Data for analysis Block Start

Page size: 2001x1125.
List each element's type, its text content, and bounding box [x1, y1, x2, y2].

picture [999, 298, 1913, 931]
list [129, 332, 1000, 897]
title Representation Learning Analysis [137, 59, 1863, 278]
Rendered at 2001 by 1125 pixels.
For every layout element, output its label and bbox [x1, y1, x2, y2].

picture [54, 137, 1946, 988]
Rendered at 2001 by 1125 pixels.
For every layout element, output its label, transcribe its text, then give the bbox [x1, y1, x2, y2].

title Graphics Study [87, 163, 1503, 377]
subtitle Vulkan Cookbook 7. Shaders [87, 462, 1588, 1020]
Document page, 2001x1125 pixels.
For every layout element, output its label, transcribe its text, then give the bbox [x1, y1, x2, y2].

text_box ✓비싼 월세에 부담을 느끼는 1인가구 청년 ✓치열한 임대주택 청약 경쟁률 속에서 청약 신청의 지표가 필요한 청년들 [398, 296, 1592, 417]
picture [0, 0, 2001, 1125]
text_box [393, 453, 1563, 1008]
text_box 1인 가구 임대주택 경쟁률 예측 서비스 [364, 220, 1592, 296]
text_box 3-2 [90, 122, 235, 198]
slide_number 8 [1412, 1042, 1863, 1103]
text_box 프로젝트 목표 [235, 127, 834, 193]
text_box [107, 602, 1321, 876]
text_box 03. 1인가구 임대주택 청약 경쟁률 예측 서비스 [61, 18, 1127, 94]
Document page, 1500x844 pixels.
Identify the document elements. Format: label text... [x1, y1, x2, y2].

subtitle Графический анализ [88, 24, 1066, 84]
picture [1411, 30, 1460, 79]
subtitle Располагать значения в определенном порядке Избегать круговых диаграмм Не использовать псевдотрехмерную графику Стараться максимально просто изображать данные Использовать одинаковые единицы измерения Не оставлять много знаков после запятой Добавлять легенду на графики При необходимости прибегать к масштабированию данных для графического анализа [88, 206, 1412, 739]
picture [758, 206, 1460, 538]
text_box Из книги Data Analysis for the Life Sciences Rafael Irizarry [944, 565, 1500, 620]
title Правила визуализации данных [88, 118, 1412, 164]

Data for analysis Block End

- Directive
Copy from the entries only those lines that hold the word "pixels".

- Exercise result
Rendered at 2001 by 1125 pixels.
Rendered at 2001 by 1125 pixels.
Document page, 2001x1125 pixels.
Document page, 1500x844 pixels.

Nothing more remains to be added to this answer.